When you’re performing an exercise don’t worry about the rep you just did, don’t worry about the rep you’re doing, and don’t worry if you’ll be able to do another. Your goal isn’t to do reps, your goal is to use the resistance to efficiently load the muscles you’re targeting with the exercise. Performing some number of repetitions is not your goal; your rep count is just a record of exercise performance for later evaluation. Intense muscular contraction and effectively stimulating increases in muscular strength and size is your goal (and if you do that, improvements in all the supporting factors of functional ability like cardiovascular and metabolic conditioning and bone and connective tissue strength will follow). Say focused on the present, focused on making the rep you’re doing as hard as possible and on intensely contracting the target muscles. You’ll get a lot more benefit from the exercise doing this than if you just focus on making weight go up and down.
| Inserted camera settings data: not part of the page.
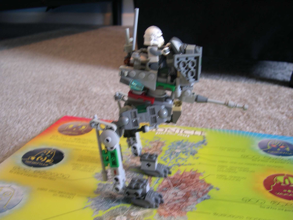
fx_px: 322
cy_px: 110
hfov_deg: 49.0
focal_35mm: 38
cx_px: 146
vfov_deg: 37.7
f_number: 2.8
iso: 104
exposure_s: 1/4.8
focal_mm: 8
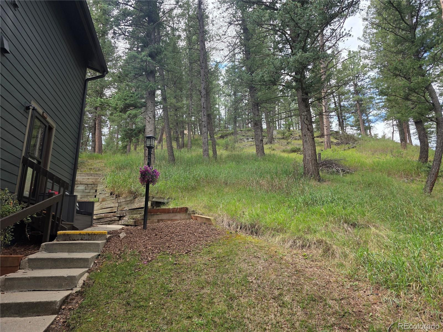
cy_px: 166
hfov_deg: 73.9
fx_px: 294
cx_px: 222
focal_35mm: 23
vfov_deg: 58.9
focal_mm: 6.3
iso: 80
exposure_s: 1/1567
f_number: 1.7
I’ve said it hundreds if not thousands of times: how you do each rep is more important than how many reps you do.
It’s an easy thing to say or write, but it can be a very hard thing to do consistently. Even after over twenty years of doing and teaching high intensity training I still have to remind myself before workouts and I still slip sometimes and catch myself focusing on what I’m doing to the weight with my muscles instead of what I’m doing to my muscles with the weight.
It’s difficult when you know doing the exercise correctly makes it so much harder. Especially when your muscles burn and your heart pounds and you’re thinking all it would take to make it easier is to move your body a little to gain some leverage, go a little faster through the harder parts of and a little slower through the easier ones, and offload some of the work to other muscle groups. But that’s when you need to remember why you’re doing it and do the exact opposite: maintain proper positioning and keep the tension where it belongs on the target muscles, don’t rush through the hard parts and don’t slow down through the easier parts or pause to rest. Go towards that pain and embrace it instead of running away from it, because that is what makes you stronger.
Don’t just go through the motions like everyone else in the gym. Keep your mind on your muscles and focus on intensely contracting and trying to empty them out instead of just trying to make the weights move up and down. Don’t just focus on getting each rep, focus on getting the most out of each rep.
Here are a few tips for improving your focus during your workouts:
- Meditate regularly. I know it sounds like new-agey nonsense, but it works.
- Take a few minutes to relax and visualize your workout before you begin.
- Think about your goals and why achieving them is worth the momentary pain of intense exercise.
- Think about the muscles you’re going to target before starting an exercise.
- Ignore everybody else in the gym. You’re there to work out, not to socialize or compete.
- If the gym is noisy, wear noise-cancelling headphones to reduce distractions.
- Work out with a good trainer or training partner who understands how to keep you focused.